◆ WHAT YOU ARE ASKED TO DO
Reproduce every line of the listing below word for word, omitting the pictures.

___ MATERIAL PROVIDED

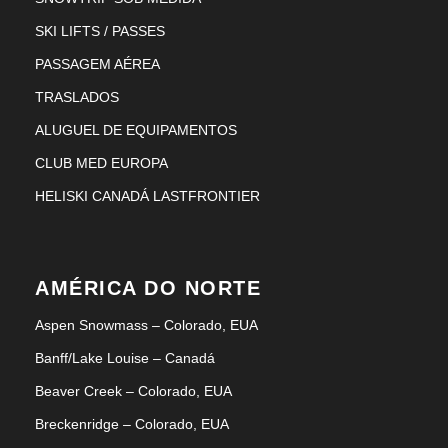
SKI LIFTS / PASSES
PASSAGEM AÉREA
TRASLADOS
ALUGUEL DE EQUIPAMENTOS
CLUB MED EUROPA
HELISKI CANADÁ LASTFRONTIER
AMÉRICA DO NORTE
Aspen Snowmass – Colorado, EUA
Banff/Lake Louise – Canadá
Beaver Creek – Colorado, EUA
Breckenridge – Colorado, EUA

______

◆ SOLUTION FOR THIS PROBLEM
SKI LIFTS / PASSES
PASSAGEM AÉREA
TRASLADOS
ALUGUEL DE EQUIPAMENTOS
CLUB MED EUROPA
HELISKI CANADÁ LASTFRONTIER
AMÉRICA DO NORTE
Aspen Snowmass – Colorado, EUA
Banff/Lake Louise – Canadá
Beaver Creek – Colorado, EUA
Breckenridge – Colorado, EUA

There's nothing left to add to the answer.